NZPF Campaign against National Standards

The NZ Principal's Federation has declined the offer of going on a working group to identify ways the standards can be improved, and instead has launched a public campaign against them. What I love is how weak their campaign page is. Here are their five main complaints:

  1. Won't tell you the whole story about how your child and school are doing
  2. Will harm, not help, children and
  3. Will confuse, not inform parents
  4. Won't fix poverty, unemployment, crime and all the other factors that feed underachievement in our schools
  5. Will be demoralising and demotivating for the students who need help most

No 1 is a silly irrelevancy. Of course they won't tell the only story. They are not meant to. They are not to replace school reports – they are simply an extra page that must be included.

No 2 is an ideological assertion. The is that schools which are identified as having students who are not at national standard levels, will in fact attract some extra modest funding.

No 3 is outrageous. Legions of parents complain about current school reports. An extra page showing whether or not their child is below, at or above the national standard for that age is bloody useful – and parents have overwhelmingly said they would like this info.

And with No 4 it won't stop climate change either. So what.

No 5 is ridicolous hyperbole. It's like saying you can never tell anyone they failed an exam in case it demoralises them. Any teacher worth their salt can communicate results in a sensitive manner, and regardless how cruel is it to have kids who are failing to never be told they are failing and going to leave school unable to functionally read or write unless something is done.

The sad thing is that the NZPF are not really against national standards per se. They are against . If the Govt outlawed league tables, their opposition would disappear overnight. So their campaign is intellectually very dishonest.

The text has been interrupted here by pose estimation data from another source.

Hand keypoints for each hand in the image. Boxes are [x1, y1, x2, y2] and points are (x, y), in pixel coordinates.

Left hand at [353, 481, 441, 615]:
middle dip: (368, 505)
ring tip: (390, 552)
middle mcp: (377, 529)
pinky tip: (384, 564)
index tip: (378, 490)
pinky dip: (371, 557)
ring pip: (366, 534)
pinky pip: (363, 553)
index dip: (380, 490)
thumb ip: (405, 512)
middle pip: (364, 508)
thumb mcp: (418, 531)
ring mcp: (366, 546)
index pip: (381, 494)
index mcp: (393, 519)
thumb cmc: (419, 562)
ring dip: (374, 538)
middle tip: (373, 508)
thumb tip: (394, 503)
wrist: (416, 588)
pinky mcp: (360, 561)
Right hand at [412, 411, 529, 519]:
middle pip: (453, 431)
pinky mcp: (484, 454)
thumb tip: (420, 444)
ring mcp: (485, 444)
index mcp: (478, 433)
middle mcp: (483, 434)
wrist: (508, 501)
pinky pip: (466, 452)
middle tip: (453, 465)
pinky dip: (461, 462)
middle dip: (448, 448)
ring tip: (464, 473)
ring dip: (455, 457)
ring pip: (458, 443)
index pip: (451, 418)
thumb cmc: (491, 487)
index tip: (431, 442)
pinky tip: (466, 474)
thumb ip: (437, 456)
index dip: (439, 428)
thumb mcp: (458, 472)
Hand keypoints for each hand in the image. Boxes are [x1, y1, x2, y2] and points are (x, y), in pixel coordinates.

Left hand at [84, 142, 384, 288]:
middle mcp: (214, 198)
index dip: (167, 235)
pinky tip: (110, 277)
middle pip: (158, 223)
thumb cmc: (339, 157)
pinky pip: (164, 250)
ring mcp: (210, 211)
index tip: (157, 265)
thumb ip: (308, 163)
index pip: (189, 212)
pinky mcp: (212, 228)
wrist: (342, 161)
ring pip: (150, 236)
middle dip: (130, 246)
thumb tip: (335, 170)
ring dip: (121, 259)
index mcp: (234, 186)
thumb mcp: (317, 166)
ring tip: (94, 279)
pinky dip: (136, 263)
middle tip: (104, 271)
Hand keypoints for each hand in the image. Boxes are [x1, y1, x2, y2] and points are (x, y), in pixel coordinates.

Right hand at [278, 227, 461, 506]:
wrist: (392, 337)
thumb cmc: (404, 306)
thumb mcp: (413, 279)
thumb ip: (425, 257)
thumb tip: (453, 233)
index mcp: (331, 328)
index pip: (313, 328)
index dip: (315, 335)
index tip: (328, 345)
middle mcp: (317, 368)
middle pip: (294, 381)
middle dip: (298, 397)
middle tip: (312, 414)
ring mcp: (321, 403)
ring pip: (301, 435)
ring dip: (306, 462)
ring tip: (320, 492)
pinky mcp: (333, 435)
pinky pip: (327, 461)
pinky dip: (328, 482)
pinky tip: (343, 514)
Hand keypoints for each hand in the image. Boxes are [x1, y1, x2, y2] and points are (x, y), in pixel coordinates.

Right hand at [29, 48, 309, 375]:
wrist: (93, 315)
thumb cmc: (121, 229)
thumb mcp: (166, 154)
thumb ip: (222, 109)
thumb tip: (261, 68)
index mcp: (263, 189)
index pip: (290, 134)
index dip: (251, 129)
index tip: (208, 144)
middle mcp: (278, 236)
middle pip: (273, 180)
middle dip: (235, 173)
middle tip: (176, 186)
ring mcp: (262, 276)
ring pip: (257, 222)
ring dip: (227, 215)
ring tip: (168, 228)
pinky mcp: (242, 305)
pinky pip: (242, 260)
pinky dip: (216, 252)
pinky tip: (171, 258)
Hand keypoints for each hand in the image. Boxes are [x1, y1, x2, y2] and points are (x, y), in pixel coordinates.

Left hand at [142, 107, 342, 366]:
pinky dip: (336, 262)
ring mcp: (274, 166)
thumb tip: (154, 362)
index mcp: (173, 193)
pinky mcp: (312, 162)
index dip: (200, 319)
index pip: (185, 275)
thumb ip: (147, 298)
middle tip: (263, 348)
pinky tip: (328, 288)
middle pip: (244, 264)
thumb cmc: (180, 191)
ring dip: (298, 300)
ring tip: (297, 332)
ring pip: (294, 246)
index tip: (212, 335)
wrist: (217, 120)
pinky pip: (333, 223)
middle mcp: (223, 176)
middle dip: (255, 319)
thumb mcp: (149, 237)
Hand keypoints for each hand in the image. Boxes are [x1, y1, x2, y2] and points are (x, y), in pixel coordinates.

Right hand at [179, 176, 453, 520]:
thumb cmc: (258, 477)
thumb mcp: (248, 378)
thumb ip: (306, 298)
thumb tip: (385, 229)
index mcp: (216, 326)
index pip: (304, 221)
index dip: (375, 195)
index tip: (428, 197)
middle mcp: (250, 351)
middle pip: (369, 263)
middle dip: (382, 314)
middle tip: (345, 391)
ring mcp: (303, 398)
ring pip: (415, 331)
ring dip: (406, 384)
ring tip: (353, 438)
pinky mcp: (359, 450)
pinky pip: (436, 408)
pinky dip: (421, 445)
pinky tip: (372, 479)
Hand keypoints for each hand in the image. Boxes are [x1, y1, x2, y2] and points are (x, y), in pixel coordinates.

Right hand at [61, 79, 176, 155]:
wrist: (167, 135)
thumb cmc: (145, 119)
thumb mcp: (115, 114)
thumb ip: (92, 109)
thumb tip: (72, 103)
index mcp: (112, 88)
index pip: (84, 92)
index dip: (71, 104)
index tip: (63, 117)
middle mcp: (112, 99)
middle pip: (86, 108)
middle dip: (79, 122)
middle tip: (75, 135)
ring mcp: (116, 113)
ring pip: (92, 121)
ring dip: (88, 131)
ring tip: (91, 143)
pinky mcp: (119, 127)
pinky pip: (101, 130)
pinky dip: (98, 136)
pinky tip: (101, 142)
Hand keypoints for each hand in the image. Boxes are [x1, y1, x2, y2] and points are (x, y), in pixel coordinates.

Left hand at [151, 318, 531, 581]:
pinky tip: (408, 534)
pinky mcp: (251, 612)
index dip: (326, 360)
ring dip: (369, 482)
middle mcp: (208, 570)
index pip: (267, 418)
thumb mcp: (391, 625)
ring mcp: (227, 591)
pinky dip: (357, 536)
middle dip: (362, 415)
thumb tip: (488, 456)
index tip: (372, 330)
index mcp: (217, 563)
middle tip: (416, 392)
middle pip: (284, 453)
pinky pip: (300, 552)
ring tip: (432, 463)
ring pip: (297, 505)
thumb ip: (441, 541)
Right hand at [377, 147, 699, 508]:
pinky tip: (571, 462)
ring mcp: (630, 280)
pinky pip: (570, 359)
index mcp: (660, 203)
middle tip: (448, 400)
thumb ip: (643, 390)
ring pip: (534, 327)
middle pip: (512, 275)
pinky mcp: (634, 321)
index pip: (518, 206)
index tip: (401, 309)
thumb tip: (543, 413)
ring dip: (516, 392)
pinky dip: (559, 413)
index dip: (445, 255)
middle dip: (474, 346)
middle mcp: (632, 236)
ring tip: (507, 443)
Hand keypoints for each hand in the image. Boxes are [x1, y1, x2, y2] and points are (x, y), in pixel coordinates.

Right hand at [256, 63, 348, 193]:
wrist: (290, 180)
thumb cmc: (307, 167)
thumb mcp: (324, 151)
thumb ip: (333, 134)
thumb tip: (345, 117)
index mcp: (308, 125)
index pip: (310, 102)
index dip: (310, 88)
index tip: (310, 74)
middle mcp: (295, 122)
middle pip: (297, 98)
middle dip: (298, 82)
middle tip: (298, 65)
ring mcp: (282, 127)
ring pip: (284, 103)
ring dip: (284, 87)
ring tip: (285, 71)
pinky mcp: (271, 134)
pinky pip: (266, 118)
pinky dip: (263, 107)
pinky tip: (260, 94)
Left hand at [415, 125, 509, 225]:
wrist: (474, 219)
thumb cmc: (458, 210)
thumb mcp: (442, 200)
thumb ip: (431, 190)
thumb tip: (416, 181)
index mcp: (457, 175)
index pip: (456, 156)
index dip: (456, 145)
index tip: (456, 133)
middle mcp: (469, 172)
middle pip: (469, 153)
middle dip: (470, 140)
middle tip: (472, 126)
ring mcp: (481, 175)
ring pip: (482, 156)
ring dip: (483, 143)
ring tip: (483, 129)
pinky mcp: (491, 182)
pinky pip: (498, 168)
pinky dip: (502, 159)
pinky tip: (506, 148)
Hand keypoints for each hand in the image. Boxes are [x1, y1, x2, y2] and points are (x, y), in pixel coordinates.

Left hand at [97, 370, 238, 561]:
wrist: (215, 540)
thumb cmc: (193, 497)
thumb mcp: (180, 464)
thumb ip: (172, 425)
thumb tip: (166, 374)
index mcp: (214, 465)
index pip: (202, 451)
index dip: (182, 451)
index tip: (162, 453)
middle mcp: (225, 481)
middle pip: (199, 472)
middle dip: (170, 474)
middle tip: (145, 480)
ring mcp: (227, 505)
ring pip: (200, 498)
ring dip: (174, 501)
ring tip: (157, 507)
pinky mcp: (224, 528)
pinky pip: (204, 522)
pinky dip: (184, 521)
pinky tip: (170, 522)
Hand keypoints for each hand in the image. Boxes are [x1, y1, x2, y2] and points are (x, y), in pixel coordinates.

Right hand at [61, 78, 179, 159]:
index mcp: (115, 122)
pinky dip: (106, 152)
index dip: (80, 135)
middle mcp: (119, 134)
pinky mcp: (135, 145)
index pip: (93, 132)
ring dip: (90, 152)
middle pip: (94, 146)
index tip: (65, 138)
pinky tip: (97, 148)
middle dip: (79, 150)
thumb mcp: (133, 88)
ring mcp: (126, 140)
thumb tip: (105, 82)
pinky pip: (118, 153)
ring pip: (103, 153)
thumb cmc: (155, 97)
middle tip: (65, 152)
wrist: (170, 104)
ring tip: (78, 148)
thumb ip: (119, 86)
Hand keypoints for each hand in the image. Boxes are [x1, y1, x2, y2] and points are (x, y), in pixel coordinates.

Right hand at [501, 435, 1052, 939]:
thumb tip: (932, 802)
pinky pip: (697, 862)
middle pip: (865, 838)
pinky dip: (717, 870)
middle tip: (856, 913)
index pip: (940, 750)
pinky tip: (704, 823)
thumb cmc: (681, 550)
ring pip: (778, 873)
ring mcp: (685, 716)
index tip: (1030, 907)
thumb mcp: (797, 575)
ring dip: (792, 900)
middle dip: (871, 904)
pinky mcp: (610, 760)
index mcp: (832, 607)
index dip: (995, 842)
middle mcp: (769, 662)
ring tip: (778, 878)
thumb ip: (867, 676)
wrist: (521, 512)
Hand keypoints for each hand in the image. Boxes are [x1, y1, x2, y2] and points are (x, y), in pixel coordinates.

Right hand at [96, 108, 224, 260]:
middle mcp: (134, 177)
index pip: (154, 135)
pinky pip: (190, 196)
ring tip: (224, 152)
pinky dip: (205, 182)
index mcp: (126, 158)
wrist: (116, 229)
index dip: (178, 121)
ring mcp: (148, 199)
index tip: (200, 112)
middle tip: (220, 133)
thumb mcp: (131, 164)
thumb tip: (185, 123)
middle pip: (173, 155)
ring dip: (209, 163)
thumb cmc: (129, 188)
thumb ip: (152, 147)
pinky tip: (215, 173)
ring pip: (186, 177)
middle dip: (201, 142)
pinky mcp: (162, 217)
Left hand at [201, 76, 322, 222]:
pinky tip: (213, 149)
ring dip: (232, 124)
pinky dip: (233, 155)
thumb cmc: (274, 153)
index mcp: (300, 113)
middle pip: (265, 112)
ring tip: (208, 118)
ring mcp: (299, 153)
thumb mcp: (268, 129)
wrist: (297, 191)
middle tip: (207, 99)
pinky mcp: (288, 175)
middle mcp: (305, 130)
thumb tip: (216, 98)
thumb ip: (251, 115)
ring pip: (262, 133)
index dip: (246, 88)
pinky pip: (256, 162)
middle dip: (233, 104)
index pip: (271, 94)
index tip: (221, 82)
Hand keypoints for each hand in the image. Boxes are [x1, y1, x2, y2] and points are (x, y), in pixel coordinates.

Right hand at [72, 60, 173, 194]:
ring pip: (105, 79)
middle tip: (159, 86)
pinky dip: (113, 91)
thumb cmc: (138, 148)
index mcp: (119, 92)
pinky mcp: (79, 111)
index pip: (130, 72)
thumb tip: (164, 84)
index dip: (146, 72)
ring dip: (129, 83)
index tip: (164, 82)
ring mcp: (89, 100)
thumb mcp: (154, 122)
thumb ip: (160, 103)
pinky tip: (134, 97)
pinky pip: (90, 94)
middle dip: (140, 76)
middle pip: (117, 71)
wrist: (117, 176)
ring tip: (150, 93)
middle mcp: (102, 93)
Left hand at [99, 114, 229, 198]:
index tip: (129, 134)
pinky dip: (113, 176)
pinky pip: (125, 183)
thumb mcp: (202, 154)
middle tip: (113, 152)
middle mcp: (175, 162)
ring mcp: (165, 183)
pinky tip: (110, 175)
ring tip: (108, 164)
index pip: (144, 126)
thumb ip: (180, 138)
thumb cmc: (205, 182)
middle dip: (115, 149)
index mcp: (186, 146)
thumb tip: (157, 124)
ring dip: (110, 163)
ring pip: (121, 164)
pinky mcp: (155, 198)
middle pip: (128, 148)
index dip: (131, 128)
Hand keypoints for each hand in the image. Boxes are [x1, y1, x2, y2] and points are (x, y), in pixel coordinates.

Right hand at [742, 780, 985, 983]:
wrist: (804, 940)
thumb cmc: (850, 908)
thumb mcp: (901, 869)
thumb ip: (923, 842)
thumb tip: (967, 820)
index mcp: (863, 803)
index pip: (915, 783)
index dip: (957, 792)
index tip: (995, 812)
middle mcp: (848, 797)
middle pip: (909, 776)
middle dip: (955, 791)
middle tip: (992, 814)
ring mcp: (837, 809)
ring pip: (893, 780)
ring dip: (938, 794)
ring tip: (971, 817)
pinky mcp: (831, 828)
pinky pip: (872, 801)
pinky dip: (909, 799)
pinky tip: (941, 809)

UPDATE: A very pertinent comment is worth highlighting:

My daughter has dyslexia and auditory processing disorder, both diagnosed in Year 5. In Year 5 she was three years behind in reading. At the start of Year 6 she was four years behind in writing. Yet for the first four years of her schooling her teachers told me she was doing fine, she didn't need any support and was “not the worst in the class”. Meetings with teachers and school management got me nowhere. It was only when I paid $500 for an educational psychologist's report to prove to the school that she wasn't “doing fine” that they admitted she had difficulties and gave her some support.

One year later she is now two years AHEAD in reading and only one year behind in writing. (In addition to support at school I pay for individual dyslexia tuition.) According to NZEI the schools already know which kids are “failing” and National Standards won't help to identify them. Either my daughter's teachers didn't know, or they lied to me when I asked them.

According to NZPF I will be confused to be told the truth about my daughter. I wish my daughter's teachers had told me about her difficulties much earlier, and without being prompted by an expensive educational psychologist's report. Then I could have arranged dyslexia tuition earlier.

According to NZPF telling my daughter she is “failing” will demoralise and demotivate her. I have found the reverse to be true – in the past she used to talk about “the smart kids”. Now that she knows there is a reason that schoolwork is more difficult for her, her self-esteem has improved enormously.

This happens to far too many families – they are not told there is a problem until it is almost too late.